KATE Forbes has said she wouldn’t change abortion law in Scotland if she becomes SNP leader and first minister.
The Finance Secretary sent an email response to pro-choice group Back Off Scotland after they asked all three leadership candidates for their views on buffer zones, expanded second-trimester access, and decriminalisation.
Forbes said that women should be able to access all healthcare, including reproductive healthcare, free from harassment and harm and pledged to work with Green MSP Gillian Mackay to take forward a Safe Access Zones Bill that “meets this aim”.
However, she stressed the bill must be consistent with the Scottish Government’s obligations under the European Convention of Human Rights (ECHR) before going on to say she would not seek to change abortion law.
Abortion is only legal in the UK if it is signed off by two doctors and carried out under certain circumstances within a particular time limit. The powers of abortion legislation were devolved to Holyrood in 2016, and campaigners have called for the leadership contenders to commit to expanding provision.
Forbes was immediately accused of lying during the Channel 4 debate on Thursday after she said she had replied to Back Off Scotland with the group stating otherwise.
According to the campaigners, Forbes’s team sent over a response just 10 minutes later.
A senior SNP source has suggested Forbes has gone against party policy with her comments. A motion was passed at the SNP conference in October last year that agreed to retain and improve abortion services in an independent Scotland and look at organising an “expert review” of existing legislation.
Lucy Grieve, co-founder of Back Off Scotland, suggested the reply from Forbes shows she would not advance abortion rights or decriminalise it.
She added Forbes makes it “clear” she would allow her faith to influence policy-making.
Grieve said: “Whether Kate made her comments in good faith we will never know. But to us, given how many times we have had to chase a response for the past three weeks, it seems too convenient.
“The main takeaway from this is actually what she wrote in the response itself.
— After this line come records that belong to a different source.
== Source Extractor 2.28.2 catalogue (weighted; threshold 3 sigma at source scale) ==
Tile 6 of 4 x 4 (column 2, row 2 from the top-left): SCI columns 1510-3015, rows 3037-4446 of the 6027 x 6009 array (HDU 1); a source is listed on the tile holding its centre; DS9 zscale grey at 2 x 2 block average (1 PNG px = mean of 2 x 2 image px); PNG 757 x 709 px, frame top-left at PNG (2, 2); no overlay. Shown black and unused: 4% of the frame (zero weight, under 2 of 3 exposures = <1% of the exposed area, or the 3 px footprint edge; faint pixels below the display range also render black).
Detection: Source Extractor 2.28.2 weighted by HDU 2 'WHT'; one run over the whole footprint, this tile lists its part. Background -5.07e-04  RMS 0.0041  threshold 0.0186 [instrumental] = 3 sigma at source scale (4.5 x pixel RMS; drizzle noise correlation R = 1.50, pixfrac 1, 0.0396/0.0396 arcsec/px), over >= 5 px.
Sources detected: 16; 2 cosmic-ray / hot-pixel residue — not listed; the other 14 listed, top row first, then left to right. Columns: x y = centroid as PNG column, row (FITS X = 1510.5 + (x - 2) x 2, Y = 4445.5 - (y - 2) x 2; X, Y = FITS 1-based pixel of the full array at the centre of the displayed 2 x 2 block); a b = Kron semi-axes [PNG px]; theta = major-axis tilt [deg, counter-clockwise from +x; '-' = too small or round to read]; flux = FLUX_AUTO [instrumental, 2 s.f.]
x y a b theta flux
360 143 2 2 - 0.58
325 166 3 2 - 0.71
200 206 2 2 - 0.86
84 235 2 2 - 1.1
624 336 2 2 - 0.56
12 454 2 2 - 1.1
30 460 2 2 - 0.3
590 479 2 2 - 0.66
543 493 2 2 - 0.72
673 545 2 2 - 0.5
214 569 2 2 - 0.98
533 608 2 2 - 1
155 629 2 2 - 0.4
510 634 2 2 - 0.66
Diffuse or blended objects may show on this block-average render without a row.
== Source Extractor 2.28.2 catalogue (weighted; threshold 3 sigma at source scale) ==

That she would not support work to provide better access to abortion care in Scotland, and would not want to take steps to advance our abortion rights.
"She says that her faith won’t influence policy making but this is a very clear example of where it will – and that’s simply not good enough.”
Forbes's campaign said she had signed off on a response but it had not been sent on time in error, adding they had apologised to Back Off Scotland.
The Skye, Lochaber and Badenoch MSP is a member of the Free Church of Scotland and has come under huge pressure after saying she would’ve voted against gay marriage and said she believed having children out of wedlock is "wrong".
In her email to the buffer zone campaigners, Forbes said: “Women should be able to access healthcare, including reproductive healthcare, free from harassment and harm, as should staff and practitioners delivering that care.
“If I am elected first minister, I will work with Gillian Mackay and ensure my government supports her to take forward a bill that meets this aim and is consistent with the Scottish Government’s obligations under the European Convention on Human Rights.
“I agree that healthcare services should be offered as close to home as is feasibly possible. Abortion during the first 24 weeks of pregnancy is a legal right in Scotland and I would not seek to interfere with that right or change abortion law in Scotland.”
A senior party source said Forbes’s latest comments showed she was “incapable” of separating her faith from her role as a legislator and claimed she was “discarding” party policy.
An SNP insider told The National: "Kate insists she won't let her faith influence her politics - but this response shows the exact opposite.
“She has no intention of advancing women's rights on abortion services, despite it being party policy. She's incapable of separating her faith with her role as a legislator and we simply can't afford a Leader who alienates swathes of women voters.
"We need a first minister who not only respects women's rights but advances them and a party Leader who is committed to implementing party policy rather than discarding it because of their religious views."
Forbes’s campaign team have been approached for further comment.